Or will executives wise up, see the numbers and vast talent pool and leap in with a splash to go after the cash?
There IS a climate change…And denial is ignored at one’s own peril.
It’s like clueless naysayers who dupe themselves into thinking “just because it’s 50 degrees below zero in the Midwest there’s no global warming”…
Hollywood: Massive shifts are in order not just to survive and stay alive but to thrive and be our best selves as humans occupying this planet. Changes need to be made. And fast.
There’s a clarion call for industry to not just SEE the momentum and make a quick buck off it, but to add hard pack to the snowball effect with solid funding to help shape and grow a model that’s a sustainable win-win for us all.
If 2014 marks the emergence of awakening for Hollywood’s sleeping giants toward gender equity and visibility in robust roles with healthier messaging, just think of the trickle down impact on kids, culture, society, and humanity as a whole.

· · · · ·

Write out the Hollywood passage word for word, between "It’s like clueless" and "for us all.", inclusive.

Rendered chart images
· · · · ·

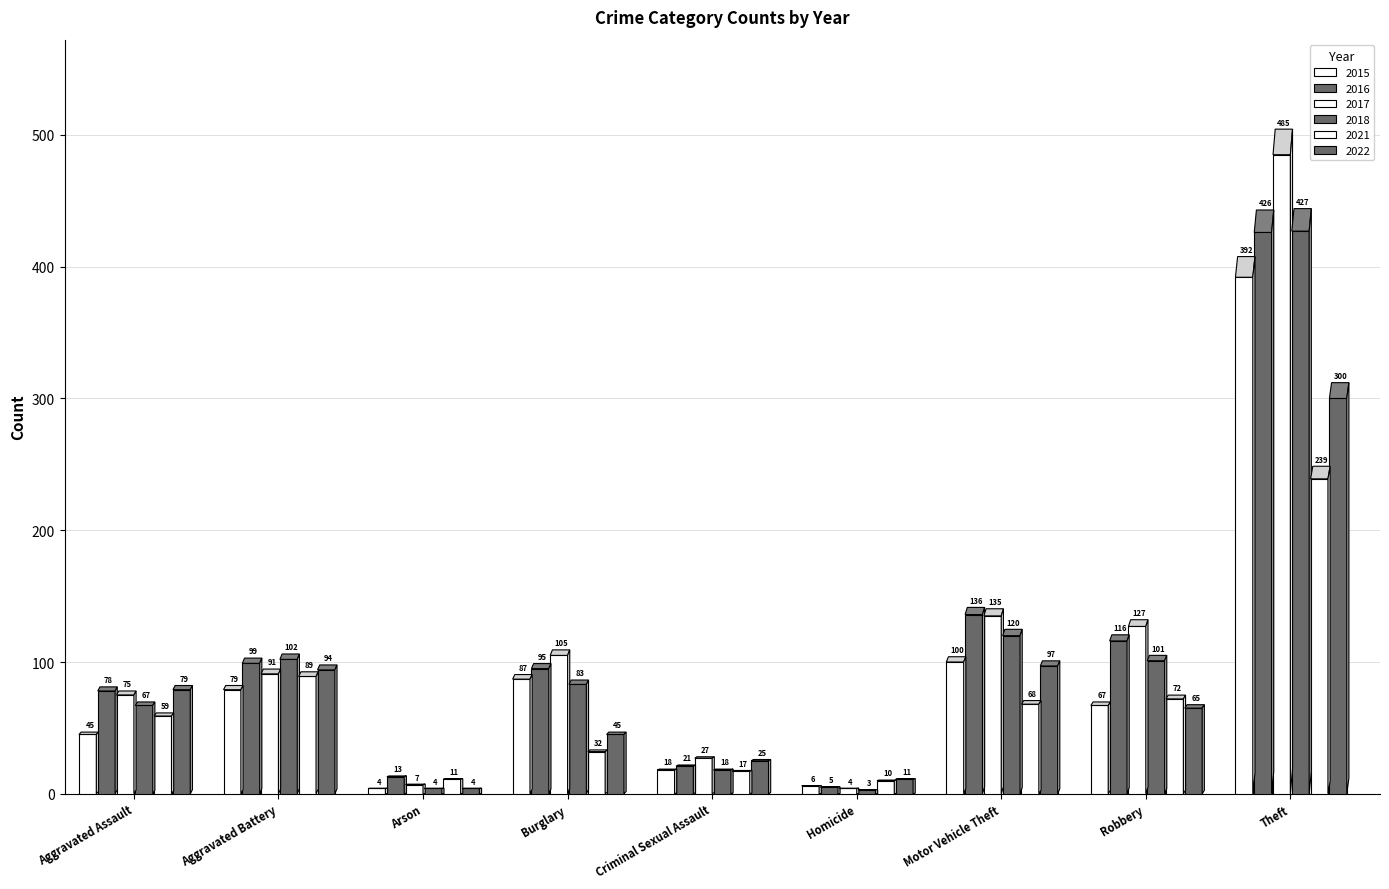

At which label does 2022 first exceed 65?

Aggravated Assault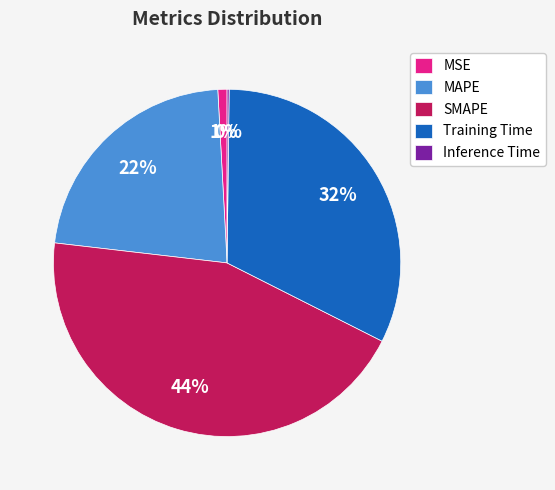

To the nearest percent, what percentage of the pie is Training Time?

32%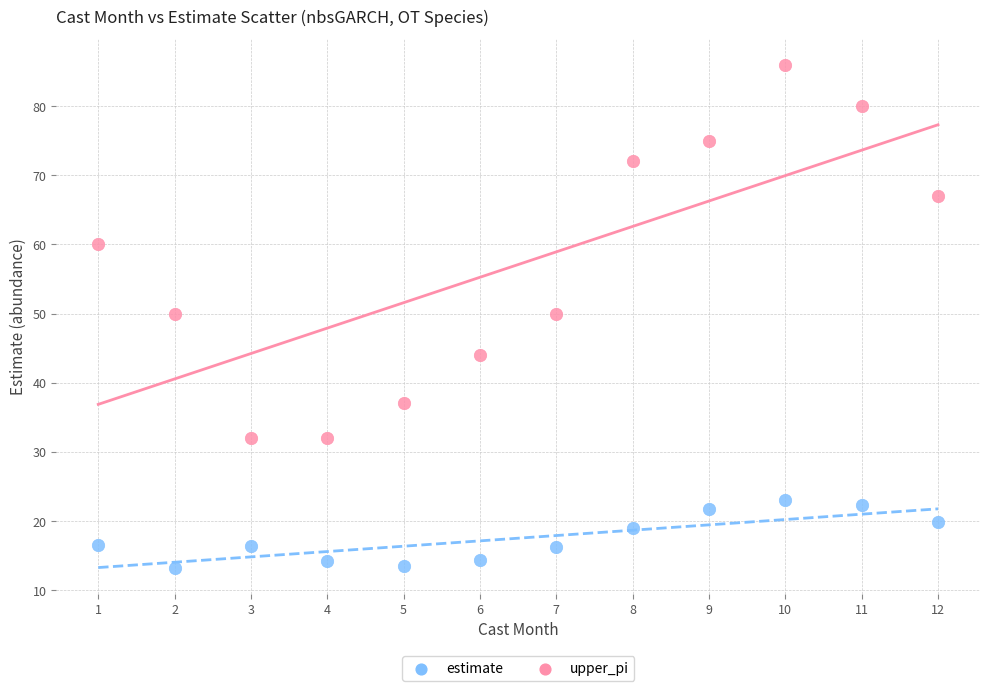

Across all data points, what is the range of X values (max minus min)?

11.0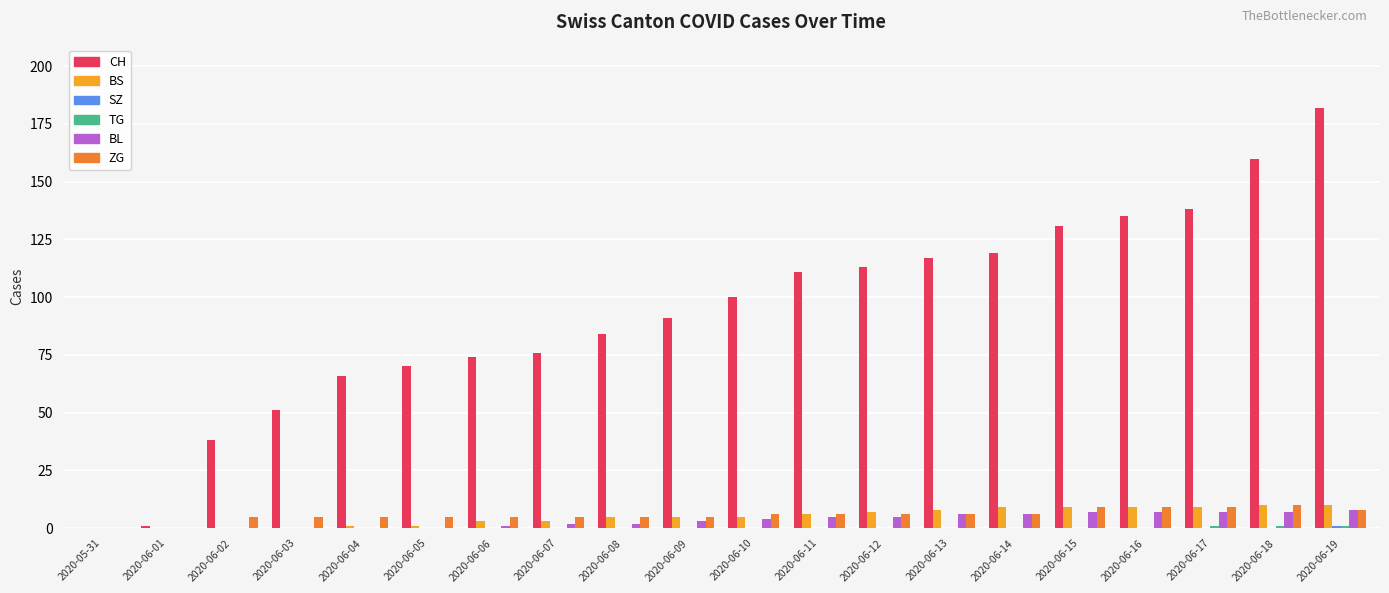

What is the sum of the CH values at 2020-05-31 and 2020-06-13?

117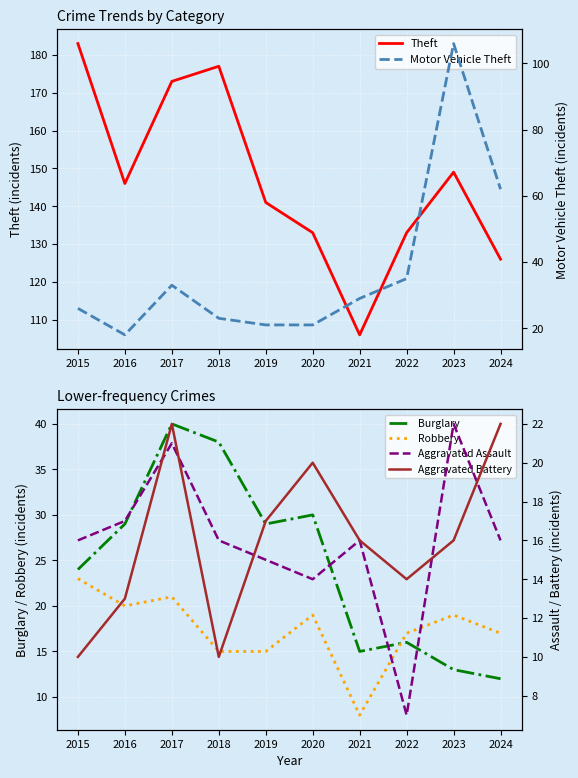

Which category has the lowest value in the Motor Vehicle Theft series?

2016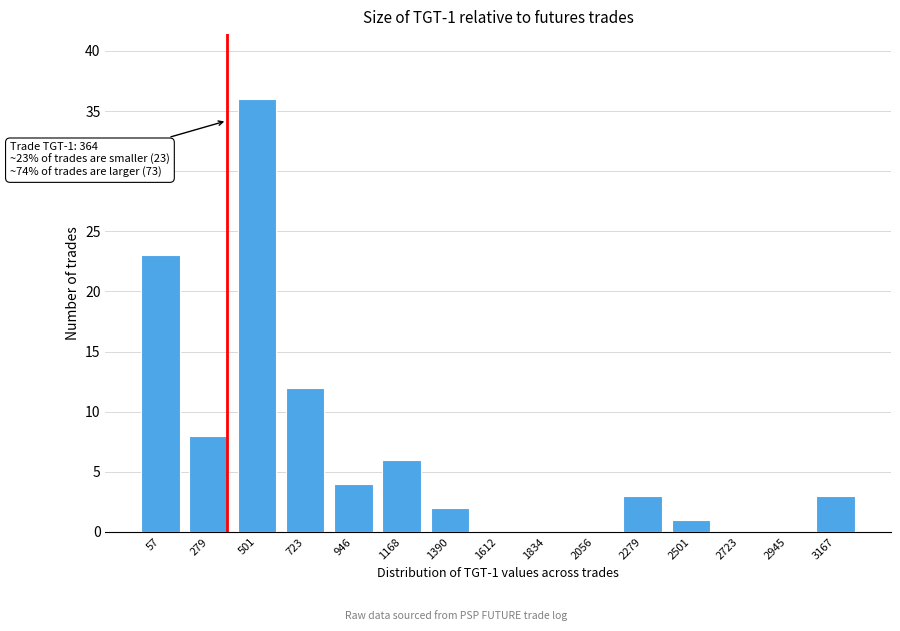

Reading left to right, transcribe all the data shown in this chart.

57=23	279=8	501=36	723=12	946=4	1168=6	1390=2	1612=0	1834=0	2056=0	2279=3	2501=1	2723=0	2945=0	3167=3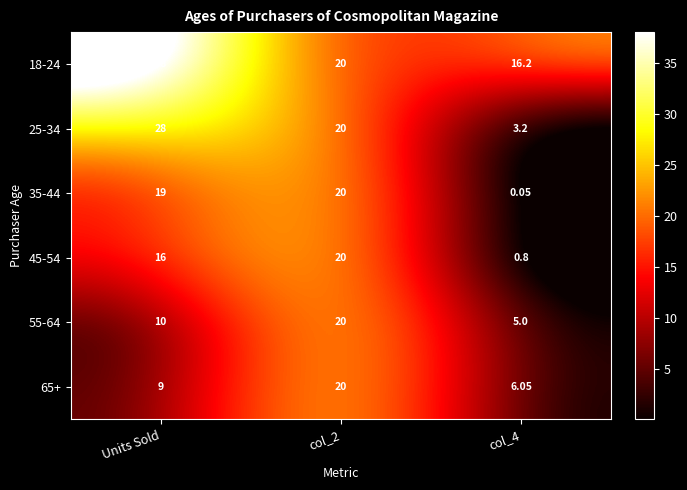

Where is 65+ nearest to the value 13?

Units Sold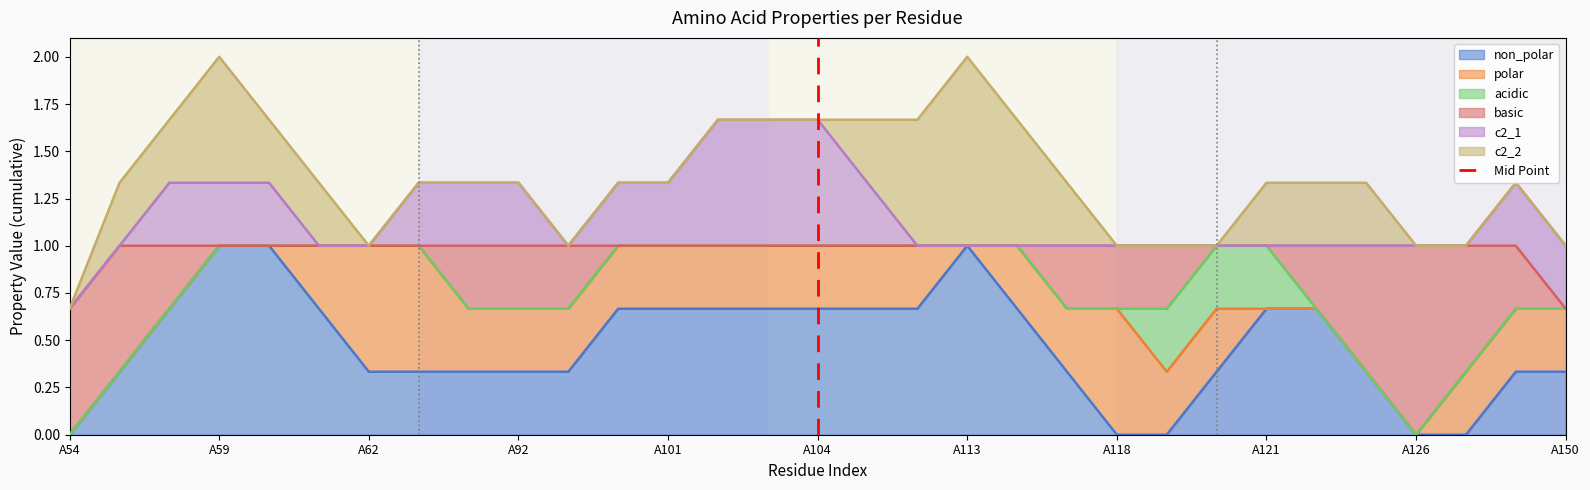

Is it true that non_polar equals 1.6 at A59?

False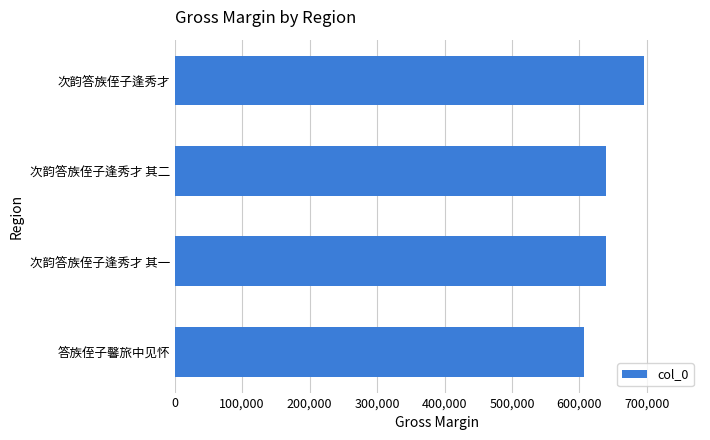

The chart shows a value of 638903 at 次韵答族侄子逢秀才 其二. True or false?

True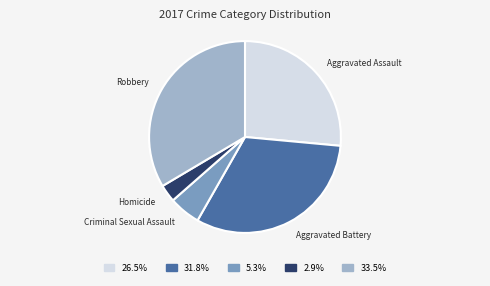

Does 33.5% account for over 50% of the chart?

No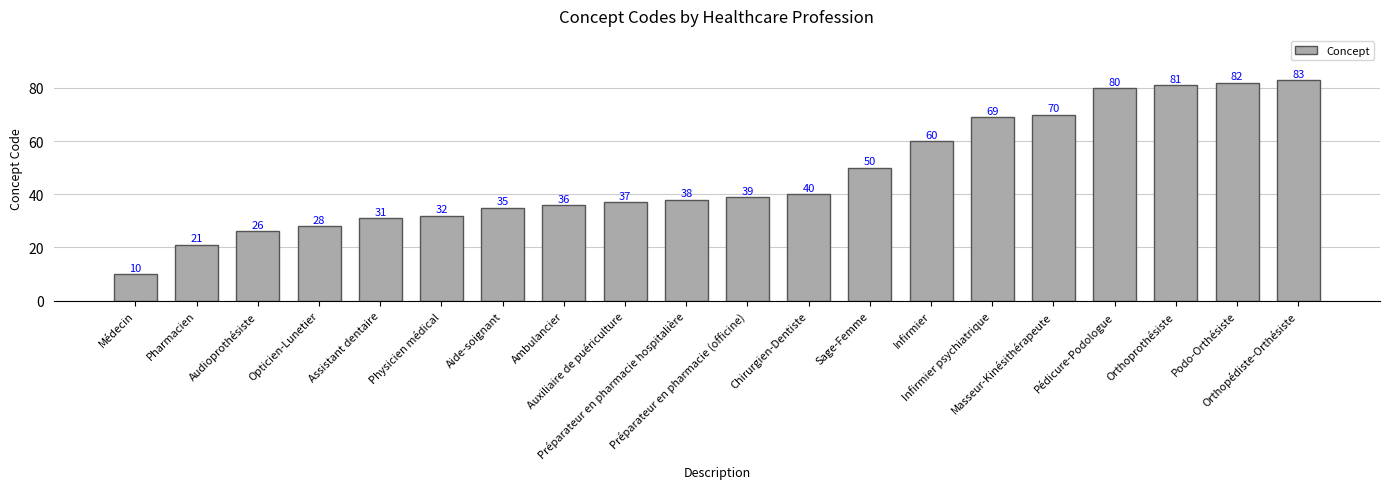

What is the difference between the second highest and second lowest values?

61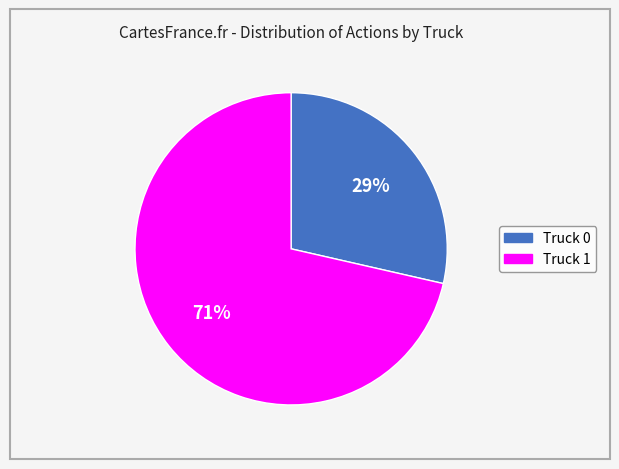

Rank the categories by value from highest to lowest.

Truck 1, Truck 0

· · · · ·

* Your response
It’s like clueless naysayers who dupe themselves into thinking “just because it’s 50 degrees below zero in the Midwest there’s no global warming”…
Hollywood: Massive shifts are in order not just to survive and stay alive but to thrive and be our best selves as humans occupying this planet. Changes need to be made. And fast.
There’s a clarion call for industry to not just SEE the momentum and make a quick buck off it, but to add hard pack to the snowball effect with solid funding to help shape and grow a model that’s a sustainable win-win for us all.